Through searching the promoter region (3,000 bp up-stream of ATG) of the seven structural genes by online software PLACE (Plant Cisacting Regulatory DNA Elements) (Higo et al., 1999), three types of MADS-binding cis-motifs (C(A/T)₈G, CC(A/T)₈GG, and CC(A/T)₆GG) were detected in these genes (Fig. S8) (De Folter & Angenent, 2006). Thus, we speculate the possible mechanism of MADS-box transcription factors, that could bind to the promoter of structural genes and regulate their expression. In order to verify the predicted gene function of MADS-box transcription factors in the anthocyanin biosynthesis pathway of pear, further dual luciferase analyses were conducted. The DFR and ANS genes were indicated as limiting genes for anthocyanin biosynthesis in red-skinned ‘Zaobaimi’ pear in previous report (Zhang et al., 2011).
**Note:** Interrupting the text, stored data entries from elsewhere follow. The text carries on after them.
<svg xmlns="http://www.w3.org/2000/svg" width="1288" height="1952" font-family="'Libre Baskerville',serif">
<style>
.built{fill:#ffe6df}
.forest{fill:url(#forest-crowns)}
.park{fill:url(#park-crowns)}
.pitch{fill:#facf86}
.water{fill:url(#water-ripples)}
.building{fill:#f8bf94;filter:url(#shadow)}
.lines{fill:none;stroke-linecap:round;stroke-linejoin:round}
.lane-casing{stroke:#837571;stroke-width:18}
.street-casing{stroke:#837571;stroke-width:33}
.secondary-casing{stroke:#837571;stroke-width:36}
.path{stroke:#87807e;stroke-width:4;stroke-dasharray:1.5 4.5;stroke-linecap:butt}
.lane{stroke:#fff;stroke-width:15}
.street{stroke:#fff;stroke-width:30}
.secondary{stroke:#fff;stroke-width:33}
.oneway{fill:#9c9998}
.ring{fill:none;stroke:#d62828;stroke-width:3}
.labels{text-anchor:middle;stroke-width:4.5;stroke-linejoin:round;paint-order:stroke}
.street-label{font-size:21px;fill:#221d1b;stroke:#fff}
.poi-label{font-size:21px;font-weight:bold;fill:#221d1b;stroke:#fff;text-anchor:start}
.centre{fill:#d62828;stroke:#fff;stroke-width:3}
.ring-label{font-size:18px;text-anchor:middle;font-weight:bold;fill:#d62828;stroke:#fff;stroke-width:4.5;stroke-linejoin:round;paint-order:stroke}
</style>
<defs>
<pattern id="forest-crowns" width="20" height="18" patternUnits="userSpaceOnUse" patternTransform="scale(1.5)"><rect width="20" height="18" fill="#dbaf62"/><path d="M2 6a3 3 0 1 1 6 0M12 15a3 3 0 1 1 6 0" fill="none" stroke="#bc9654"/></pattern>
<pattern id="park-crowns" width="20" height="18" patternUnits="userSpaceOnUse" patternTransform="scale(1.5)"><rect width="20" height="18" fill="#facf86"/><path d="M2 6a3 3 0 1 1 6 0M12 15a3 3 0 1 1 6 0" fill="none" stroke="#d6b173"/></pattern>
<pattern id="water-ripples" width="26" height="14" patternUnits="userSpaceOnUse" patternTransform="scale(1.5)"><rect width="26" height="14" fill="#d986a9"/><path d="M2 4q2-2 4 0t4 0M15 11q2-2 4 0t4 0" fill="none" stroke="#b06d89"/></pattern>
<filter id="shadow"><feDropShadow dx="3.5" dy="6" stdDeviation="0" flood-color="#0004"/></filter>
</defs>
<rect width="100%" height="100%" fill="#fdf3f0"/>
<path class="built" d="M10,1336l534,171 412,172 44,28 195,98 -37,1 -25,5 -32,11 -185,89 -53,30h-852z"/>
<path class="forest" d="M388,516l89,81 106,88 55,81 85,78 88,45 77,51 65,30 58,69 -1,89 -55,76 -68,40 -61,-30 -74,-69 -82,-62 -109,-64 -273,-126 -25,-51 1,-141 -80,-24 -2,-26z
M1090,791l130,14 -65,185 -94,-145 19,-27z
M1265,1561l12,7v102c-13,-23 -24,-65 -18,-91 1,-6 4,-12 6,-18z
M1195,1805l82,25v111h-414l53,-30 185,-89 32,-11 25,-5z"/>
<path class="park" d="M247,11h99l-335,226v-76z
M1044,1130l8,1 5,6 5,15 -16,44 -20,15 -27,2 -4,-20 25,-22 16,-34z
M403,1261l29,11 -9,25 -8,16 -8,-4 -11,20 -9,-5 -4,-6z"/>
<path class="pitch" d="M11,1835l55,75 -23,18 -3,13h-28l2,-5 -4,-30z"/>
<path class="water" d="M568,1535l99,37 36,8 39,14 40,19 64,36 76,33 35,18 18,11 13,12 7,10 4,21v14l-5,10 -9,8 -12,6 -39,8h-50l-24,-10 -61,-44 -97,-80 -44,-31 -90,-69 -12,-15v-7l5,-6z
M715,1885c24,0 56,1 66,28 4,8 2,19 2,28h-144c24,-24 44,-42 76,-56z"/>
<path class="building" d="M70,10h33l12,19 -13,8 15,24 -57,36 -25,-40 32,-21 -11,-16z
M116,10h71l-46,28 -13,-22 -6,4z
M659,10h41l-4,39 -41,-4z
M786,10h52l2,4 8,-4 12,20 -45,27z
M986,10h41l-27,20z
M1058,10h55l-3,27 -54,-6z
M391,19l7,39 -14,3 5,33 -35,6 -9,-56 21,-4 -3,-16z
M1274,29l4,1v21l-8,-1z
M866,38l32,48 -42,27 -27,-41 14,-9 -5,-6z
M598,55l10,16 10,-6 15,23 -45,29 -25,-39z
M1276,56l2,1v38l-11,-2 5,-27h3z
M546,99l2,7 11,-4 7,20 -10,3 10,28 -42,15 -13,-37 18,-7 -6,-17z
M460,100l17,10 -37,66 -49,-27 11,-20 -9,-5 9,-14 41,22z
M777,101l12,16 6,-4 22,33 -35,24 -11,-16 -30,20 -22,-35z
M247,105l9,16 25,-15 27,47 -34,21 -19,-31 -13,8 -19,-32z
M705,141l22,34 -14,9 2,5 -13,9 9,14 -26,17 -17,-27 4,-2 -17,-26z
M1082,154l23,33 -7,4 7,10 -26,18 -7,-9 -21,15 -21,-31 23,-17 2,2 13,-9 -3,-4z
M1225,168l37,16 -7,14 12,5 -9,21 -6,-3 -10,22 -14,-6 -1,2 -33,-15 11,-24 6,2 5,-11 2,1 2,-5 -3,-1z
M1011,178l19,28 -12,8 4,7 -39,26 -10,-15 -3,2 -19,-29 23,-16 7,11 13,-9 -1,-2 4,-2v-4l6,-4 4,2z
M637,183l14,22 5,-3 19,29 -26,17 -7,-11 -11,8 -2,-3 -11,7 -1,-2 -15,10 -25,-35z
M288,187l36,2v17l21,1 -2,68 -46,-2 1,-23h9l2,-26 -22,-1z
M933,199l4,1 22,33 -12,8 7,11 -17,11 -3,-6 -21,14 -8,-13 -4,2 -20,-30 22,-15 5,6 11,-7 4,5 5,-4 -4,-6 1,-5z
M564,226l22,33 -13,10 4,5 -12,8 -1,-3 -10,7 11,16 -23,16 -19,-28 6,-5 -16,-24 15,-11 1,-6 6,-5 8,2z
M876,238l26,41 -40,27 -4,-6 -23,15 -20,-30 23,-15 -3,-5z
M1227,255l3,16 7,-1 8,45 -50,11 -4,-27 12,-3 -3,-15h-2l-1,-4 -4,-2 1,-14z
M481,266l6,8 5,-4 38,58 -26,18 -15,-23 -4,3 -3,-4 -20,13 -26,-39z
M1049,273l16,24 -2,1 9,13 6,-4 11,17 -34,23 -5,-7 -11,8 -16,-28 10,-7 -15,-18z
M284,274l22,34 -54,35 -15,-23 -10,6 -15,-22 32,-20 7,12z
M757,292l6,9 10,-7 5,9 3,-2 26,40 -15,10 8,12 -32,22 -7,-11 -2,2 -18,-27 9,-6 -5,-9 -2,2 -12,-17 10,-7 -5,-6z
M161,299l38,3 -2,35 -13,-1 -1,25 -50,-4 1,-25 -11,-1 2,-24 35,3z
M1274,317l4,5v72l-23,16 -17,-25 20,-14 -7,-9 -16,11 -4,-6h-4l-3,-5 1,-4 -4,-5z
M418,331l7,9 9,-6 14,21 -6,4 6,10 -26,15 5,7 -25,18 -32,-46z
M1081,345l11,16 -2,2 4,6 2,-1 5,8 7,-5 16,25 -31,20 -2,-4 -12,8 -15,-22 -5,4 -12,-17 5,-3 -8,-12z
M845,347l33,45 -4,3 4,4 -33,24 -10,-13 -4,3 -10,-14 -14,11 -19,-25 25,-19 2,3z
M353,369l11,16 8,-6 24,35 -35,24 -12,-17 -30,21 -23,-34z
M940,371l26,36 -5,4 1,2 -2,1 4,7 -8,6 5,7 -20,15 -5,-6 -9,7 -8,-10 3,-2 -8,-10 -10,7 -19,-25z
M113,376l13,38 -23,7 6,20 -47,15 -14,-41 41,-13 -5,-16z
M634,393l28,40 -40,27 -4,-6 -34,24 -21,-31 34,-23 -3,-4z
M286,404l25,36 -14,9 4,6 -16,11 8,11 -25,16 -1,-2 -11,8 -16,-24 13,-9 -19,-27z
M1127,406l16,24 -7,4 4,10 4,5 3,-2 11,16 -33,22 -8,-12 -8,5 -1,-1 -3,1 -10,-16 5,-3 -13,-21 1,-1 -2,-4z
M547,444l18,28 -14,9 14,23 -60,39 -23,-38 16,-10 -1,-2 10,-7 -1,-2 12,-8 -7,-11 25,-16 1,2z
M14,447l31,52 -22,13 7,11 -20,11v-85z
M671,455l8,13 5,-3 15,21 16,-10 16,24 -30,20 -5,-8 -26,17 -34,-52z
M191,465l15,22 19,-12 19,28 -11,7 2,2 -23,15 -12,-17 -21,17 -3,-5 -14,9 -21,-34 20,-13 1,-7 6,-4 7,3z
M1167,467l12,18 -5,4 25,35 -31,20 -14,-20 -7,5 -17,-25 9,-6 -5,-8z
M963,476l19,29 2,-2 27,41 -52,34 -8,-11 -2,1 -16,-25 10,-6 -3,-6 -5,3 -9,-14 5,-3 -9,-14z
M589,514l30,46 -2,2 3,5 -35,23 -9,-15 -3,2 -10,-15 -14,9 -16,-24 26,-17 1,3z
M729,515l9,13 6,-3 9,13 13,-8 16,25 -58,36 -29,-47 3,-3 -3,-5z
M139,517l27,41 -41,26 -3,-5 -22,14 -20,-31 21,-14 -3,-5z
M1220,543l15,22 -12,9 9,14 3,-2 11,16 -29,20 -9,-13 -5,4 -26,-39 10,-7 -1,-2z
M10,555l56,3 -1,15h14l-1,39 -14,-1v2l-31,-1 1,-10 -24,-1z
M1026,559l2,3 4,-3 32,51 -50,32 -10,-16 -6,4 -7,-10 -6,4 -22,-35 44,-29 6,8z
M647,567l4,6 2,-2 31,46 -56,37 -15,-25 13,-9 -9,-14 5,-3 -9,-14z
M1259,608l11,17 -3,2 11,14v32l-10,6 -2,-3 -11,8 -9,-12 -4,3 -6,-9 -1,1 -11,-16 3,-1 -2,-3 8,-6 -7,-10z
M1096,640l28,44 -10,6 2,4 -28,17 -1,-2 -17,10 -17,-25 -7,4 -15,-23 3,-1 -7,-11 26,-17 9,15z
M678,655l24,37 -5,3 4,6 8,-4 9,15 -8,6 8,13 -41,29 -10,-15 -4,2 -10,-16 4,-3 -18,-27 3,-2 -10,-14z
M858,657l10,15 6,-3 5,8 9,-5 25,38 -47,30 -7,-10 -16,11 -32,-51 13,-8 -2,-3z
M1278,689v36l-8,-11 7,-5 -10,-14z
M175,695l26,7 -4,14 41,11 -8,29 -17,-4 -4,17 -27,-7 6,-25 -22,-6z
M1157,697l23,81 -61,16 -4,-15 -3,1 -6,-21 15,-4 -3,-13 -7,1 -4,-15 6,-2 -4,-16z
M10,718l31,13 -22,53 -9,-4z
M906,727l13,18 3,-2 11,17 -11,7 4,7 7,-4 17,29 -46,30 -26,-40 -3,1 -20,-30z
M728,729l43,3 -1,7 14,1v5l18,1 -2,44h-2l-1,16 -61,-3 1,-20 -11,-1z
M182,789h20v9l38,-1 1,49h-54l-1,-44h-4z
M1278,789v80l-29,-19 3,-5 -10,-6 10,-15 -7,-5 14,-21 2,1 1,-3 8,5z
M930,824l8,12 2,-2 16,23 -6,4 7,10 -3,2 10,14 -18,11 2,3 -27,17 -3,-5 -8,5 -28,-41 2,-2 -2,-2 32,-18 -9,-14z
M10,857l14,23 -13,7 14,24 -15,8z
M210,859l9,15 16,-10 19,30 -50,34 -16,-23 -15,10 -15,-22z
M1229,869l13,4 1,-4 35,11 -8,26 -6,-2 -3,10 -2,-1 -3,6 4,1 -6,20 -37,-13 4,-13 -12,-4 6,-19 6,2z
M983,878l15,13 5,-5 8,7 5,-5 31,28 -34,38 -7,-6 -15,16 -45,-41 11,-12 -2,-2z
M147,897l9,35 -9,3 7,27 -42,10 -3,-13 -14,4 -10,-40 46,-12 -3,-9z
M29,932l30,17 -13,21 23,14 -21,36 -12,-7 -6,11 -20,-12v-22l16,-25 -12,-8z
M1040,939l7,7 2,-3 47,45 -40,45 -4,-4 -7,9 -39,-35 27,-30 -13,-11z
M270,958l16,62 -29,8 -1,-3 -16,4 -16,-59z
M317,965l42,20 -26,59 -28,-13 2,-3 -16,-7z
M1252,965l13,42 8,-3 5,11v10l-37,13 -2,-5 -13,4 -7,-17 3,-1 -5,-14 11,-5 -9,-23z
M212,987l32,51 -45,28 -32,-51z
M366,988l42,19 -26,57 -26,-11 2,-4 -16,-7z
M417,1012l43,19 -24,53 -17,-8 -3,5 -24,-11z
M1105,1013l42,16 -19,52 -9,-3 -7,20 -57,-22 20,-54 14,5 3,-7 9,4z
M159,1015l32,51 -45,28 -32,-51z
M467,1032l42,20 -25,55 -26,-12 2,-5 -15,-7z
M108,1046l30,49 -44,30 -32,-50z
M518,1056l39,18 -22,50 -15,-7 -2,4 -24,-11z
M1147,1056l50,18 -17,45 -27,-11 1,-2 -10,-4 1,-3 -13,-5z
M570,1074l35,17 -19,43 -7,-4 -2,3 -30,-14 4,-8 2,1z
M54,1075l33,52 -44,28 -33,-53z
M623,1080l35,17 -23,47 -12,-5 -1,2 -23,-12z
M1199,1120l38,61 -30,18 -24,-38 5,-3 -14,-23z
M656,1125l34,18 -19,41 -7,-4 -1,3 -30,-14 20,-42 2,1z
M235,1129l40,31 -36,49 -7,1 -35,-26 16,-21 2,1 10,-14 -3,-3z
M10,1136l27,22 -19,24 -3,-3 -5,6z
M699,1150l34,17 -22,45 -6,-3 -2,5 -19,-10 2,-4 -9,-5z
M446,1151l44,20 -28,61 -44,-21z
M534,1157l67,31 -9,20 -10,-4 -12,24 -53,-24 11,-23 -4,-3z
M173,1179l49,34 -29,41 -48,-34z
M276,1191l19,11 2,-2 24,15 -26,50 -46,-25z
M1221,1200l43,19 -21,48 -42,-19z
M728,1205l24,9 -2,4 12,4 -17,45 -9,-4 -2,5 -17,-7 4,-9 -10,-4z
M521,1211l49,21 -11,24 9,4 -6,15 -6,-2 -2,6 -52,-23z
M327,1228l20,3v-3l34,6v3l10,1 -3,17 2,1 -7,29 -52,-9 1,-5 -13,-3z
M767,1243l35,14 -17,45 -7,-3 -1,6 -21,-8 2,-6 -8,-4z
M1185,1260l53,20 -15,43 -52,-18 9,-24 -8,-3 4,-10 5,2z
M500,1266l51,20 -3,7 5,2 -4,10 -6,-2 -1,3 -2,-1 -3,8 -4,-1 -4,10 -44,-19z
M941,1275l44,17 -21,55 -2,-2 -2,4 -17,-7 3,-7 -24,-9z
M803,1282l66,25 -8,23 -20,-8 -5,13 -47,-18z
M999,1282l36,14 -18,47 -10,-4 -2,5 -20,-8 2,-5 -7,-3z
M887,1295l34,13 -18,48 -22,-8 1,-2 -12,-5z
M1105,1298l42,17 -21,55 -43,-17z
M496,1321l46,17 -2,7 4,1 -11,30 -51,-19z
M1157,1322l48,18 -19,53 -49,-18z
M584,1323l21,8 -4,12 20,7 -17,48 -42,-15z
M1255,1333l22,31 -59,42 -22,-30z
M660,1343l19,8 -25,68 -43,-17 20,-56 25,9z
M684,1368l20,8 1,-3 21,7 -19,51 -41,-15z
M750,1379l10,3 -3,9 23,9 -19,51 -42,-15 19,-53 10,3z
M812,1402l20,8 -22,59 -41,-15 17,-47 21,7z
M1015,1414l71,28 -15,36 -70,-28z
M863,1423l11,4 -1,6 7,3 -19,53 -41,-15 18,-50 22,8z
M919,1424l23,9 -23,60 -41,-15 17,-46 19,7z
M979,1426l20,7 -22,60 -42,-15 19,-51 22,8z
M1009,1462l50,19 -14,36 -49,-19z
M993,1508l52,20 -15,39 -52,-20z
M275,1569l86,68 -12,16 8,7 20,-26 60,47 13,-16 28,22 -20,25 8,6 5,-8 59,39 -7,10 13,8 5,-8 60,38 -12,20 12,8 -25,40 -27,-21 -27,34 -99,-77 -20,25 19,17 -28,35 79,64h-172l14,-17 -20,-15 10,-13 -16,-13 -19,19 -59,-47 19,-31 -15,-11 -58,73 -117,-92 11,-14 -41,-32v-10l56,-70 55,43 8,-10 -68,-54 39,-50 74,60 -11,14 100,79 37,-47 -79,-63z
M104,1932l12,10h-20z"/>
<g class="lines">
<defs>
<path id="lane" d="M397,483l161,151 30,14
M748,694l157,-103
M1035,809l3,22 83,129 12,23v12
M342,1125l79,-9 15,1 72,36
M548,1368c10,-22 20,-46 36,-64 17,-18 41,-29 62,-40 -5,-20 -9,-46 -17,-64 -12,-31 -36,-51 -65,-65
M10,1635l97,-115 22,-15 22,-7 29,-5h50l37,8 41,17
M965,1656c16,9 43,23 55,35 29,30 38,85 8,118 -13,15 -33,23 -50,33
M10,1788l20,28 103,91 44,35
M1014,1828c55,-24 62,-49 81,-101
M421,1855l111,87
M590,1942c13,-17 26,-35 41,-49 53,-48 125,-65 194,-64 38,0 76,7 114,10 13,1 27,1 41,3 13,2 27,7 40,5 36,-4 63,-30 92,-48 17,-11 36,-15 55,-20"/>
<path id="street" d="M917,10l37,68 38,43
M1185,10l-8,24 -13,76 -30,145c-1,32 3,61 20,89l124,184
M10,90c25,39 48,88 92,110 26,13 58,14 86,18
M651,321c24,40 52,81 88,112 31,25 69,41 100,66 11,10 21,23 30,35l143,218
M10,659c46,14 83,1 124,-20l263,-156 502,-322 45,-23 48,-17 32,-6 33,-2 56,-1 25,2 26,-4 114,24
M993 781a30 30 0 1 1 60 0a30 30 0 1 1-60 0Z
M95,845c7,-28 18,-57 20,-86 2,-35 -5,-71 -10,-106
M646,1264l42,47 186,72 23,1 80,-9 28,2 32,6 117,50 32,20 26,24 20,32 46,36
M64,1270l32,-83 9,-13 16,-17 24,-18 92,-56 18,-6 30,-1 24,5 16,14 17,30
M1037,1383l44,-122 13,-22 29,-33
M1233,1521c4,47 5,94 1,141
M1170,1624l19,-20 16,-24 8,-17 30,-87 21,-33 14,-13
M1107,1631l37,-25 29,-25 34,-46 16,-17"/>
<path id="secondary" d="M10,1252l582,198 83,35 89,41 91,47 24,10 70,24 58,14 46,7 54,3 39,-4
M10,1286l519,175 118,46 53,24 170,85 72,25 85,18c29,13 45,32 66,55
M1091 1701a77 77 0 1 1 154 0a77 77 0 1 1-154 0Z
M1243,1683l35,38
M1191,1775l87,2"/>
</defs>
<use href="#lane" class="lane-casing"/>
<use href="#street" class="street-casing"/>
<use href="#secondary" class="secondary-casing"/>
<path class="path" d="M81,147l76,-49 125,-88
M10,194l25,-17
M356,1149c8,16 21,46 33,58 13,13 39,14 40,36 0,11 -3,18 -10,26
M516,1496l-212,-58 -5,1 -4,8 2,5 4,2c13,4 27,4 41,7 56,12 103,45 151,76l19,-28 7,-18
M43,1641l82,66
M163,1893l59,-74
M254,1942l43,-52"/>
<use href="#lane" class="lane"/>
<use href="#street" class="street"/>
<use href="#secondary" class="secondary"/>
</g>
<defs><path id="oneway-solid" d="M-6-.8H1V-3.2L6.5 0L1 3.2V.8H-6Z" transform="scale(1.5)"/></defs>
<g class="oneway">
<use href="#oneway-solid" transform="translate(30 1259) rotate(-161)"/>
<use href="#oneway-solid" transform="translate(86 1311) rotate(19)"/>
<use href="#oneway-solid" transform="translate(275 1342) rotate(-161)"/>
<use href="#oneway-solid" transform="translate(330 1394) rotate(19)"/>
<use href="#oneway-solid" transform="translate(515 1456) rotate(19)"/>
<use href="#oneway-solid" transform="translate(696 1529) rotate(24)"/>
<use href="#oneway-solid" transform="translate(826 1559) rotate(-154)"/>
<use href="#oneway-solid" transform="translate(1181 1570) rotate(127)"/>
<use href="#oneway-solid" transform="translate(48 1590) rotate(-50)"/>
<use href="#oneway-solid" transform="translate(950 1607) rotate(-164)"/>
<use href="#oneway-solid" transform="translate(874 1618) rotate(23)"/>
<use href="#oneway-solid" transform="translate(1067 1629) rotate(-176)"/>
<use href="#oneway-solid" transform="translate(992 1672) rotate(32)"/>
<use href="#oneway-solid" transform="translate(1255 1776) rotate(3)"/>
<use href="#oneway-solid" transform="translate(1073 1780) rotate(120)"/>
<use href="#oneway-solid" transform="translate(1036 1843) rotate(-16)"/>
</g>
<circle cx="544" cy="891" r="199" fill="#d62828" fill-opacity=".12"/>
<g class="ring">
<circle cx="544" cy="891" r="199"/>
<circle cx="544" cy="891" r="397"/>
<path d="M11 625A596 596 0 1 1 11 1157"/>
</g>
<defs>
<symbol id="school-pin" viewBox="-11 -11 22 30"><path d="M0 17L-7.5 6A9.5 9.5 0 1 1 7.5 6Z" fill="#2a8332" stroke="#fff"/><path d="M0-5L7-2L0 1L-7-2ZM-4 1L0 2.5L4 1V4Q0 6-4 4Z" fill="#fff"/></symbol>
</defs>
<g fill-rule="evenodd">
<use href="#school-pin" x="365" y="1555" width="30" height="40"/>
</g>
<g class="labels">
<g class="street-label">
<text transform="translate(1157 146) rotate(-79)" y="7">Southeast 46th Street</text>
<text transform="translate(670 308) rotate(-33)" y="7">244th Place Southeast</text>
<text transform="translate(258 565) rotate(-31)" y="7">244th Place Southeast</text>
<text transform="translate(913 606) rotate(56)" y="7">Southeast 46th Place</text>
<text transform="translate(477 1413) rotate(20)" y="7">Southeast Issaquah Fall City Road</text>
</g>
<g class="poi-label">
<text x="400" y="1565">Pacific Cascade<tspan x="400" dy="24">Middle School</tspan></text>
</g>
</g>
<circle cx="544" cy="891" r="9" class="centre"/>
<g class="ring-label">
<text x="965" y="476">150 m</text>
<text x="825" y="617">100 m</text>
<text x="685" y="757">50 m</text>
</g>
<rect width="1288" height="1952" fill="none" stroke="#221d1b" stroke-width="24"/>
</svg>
The ANS and UFGT genes were also indicated as decisive genes for anthocyanin biosynthesis in six red-skinned pear cultivars with different genetic backgrounds in our previous report (Yang et al., 2014). The DFR, ANS and UFGT genes are key enzymes at later steps of anthocyanin biosynthesis pathway (Holton & Cornish, 1995; Fischer et al., 2007). Furthermore, UFGT and DFR promoters could be activated by PbMYB10 gene, indicating their important roles in anthocyanin synthesis (Wang et al., 2013; Feng et al., 2015; Zhai et al., 2016). Therefore, the interaction of PbrMADS11,12 genes with the promoter sequences of the PbDFR1 (Pbr005931.1), PbANS1 (Pbr001543.2), and PbUFGT1 (Pbr039986.1) genes in transiently transfected Arabidopsis mesophyll protoplasts were evaluated (Fig. 9). The results showed that PbrMADS11 and PbrMADS12 could significantly improve promoter activity of PbDFR1 when it was co-transformed with PbbHLH3 and PbMYB10, with the promoting function of PbrMADS12 higher than PbrMADS11. A similar promoting function was identified in PbrMADS12 for PbUFGT1, while no promoting function was identified in PbrMADS11. However, neither PbrMADS11 nor PbrMADS12 showed a promoting function for the promoter of PbANS1, compared with co-transformed PbbHLH3 and PbMYB10. Taken together, these results revealed that PbrMADS12 gene together with PbbHLH3 and PbMYB10 partners, was able to activate the promoters of the PbDFR1 and PbUFGT1 genes in the anthocyanin pathway, while PbrMADS11 could only activate PbDFR1.